- _The input_:
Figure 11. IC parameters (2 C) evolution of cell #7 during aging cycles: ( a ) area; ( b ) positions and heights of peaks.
* * *
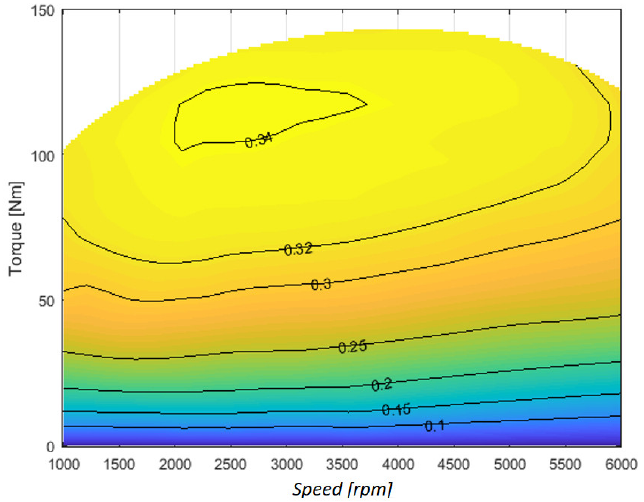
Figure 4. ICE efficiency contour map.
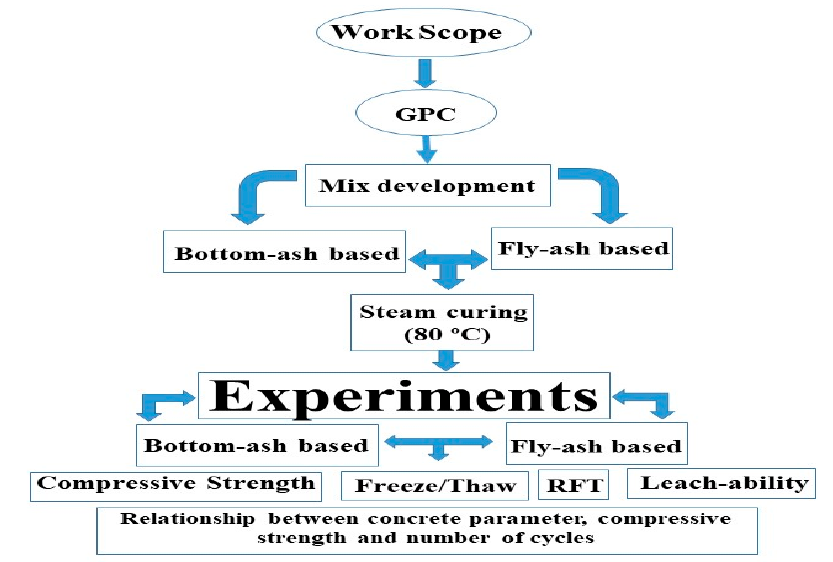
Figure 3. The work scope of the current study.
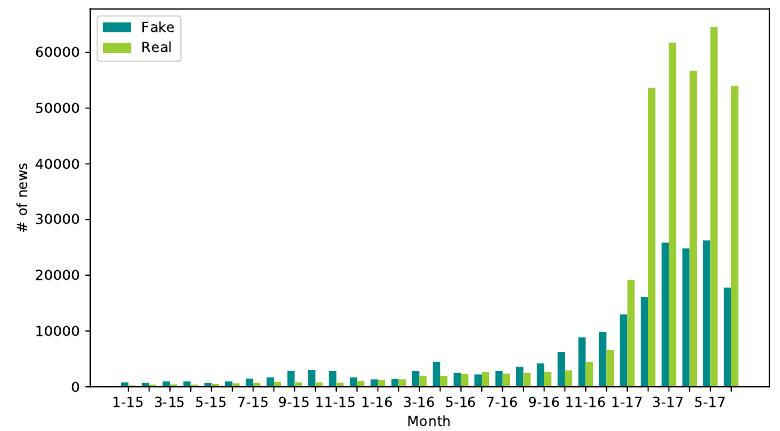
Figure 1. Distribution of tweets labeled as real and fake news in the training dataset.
* * *
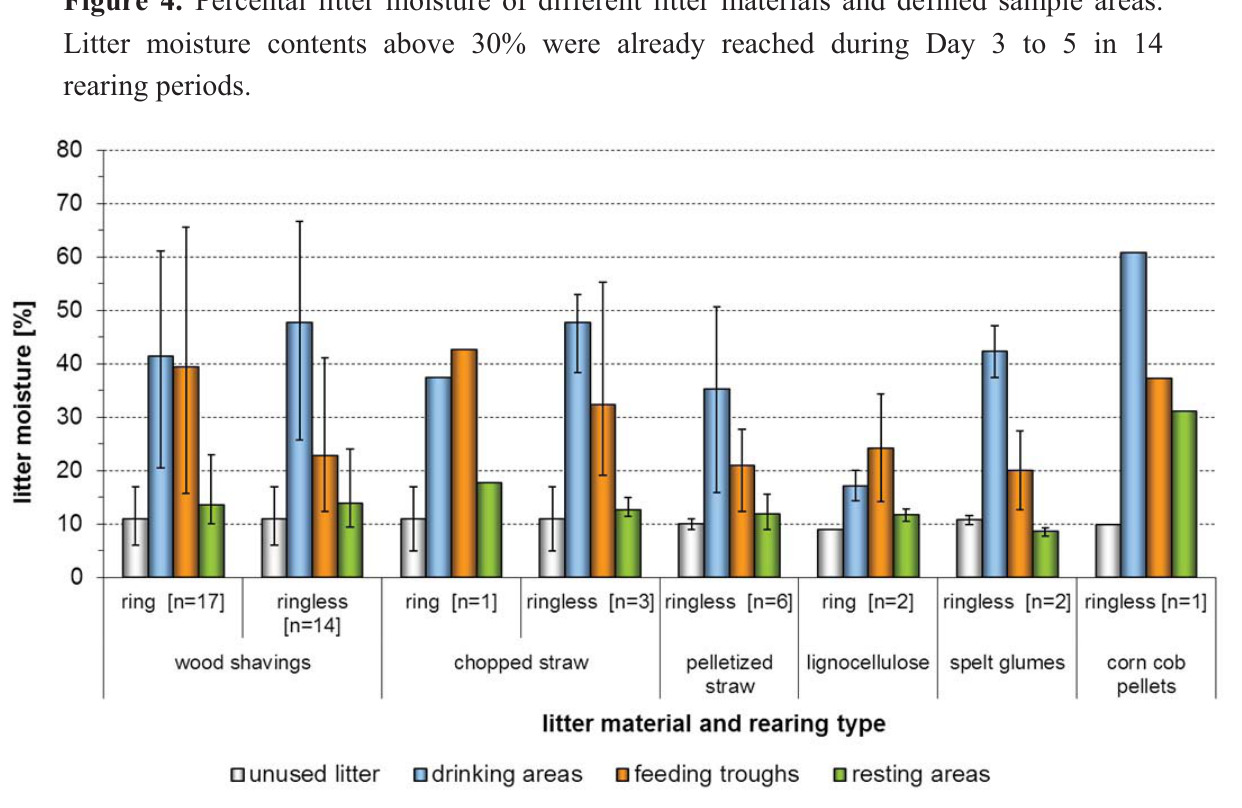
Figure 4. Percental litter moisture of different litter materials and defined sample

- _Instructions to follow_: From the records above, write out exactly the lines that begin at the line with "Figure 3. The" and end at the line with "Figure 1. Distribution". Pictures must not appear in the output.

- _Answer space_:
Figure 3. The work scope of the current study.
Figure 1. Distribution of tweets labeled as real and fake news in the training dataset.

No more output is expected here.